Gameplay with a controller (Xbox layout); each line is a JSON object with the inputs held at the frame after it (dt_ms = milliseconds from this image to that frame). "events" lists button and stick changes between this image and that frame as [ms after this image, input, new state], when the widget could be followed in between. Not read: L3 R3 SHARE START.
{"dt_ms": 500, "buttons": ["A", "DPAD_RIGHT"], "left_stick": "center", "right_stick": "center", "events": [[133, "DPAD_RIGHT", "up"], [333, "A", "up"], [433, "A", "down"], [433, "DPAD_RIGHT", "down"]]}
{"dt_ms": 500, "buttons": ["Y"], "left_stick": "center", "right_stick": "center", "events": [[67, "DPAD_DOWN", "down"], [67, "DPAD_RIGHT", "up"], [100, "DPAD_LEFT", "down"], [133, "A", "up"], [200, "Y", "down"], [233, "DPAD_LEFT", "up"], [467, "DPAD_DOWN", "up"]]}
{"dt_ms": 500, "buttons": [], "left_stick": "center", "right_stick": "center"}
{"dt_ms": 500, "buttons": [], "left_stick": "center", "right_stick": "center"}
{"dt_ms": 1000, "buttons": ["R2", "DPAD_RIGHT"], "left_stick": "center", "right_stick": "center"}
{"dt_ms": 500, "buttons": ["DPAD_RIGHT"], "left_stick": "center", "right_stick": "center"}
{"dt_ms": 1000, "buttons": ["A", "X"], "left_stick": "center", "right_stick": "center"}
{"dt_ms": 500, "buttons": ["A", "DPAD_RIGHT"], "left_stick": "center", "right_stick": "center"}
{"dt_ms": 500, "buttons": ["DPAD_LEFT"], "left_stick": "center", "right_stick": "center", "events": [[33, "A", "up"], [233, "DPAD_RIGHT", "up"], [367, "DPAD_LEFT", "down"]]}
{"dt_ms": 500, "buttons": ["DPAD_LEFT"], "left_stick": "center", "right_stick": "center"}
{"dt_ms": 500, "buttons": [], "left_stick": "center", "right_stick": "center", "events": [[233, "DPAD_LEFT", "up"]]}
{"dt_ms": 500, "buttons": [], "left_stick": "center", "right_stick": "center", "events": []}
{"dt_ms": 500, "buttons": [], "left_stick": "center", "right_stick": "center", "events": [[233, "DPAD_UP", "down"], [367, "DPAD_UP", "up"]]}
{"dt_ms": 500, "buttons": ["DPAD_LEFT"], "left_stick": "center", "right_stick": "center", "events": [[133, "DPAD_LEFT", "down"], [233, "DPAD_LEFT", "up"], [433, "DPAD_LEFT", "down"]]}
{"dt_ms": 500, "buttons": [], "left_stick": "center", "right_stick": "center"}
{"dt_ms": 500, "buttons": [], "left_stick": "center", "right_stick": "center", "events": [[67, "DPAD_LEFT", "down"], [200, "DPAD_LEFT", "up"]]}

※

(Work required): Each line of the entries holding the string "events" should be found and copied.

(Answer area):
Gameplay with a controller (Xbox layout); each line is a JSON object with the inputs held at the frame after it (dt_ms = milliseconds from this image to that frame). "events" lists button and stick changes between this image and that frame as [ms after this image, input, new state], when the widget could be followed in between. Not read: L3 R3 SHARE START.
{"dt_ms": 500, "buttons": ["A", "DPAD_RIGHT"], "left_stick": "center", "right_stick": "center", "events": [[133, "DPAD_RIGHT", "up"], [333, "A", "up"], [433, "A", "down"], [433, "DPAD_RIGHT", "down"]]}
{"dt_ms": 500, "buttons": ["Y"], "left_stick": "center", "right_stick": "center", "events": [[67, "DPAD_DOWN", "down"], [67, "DPAD_RIGHT", "up"], [100, "DPAD_LEFT", "down"], [133, "A", "up"], [200, "Y", "down"], [233, "DPAD_LEFT", "up"], [467, "DPAD_DOWN", "up"]]}
{"dt_ms": 500, "buttons": ["DPAD_LEFT"], "left_stick": "center", "right_stick": "center", "events": [[33, "A", "up"], [233, "DPAD_RIGHT", "up"], [367, "DPAD_LEFT", "down"]]}
{"dt_ms": 500, "buttons": [], "left_stick": "center", "right_stick": "center", "events": [[233, "DPAD_LEFT", "up"]]}
{"dt_ms": 500, "buttons": [], "left_stick": "center", "right_stick": "center", "events": []}
{"dt_ms": 500, "buttons": [], "left_stick": "center", "right_stick": "center", "events": [[233, "DPAD_UP", "down"], [367, "DPAD_UP", "up"]]}
{"dt_ms": 500, "buttons": ["DPAD_LEFT"], "left_stick": "center", "right_stick": "center", "events": [[133, "DPAD_LEFT", "down"], [233, "DPAD_LEFT", "up"], [433, "DPAD_LEFT", "down"]]}
{"dt_ms": 500, "buttons": [], "left_stick": "center", "right_stick": "center", "events": [[67, "DPAD_LEFT", "down"], [200, "DPAD_LEFT", "up"]]}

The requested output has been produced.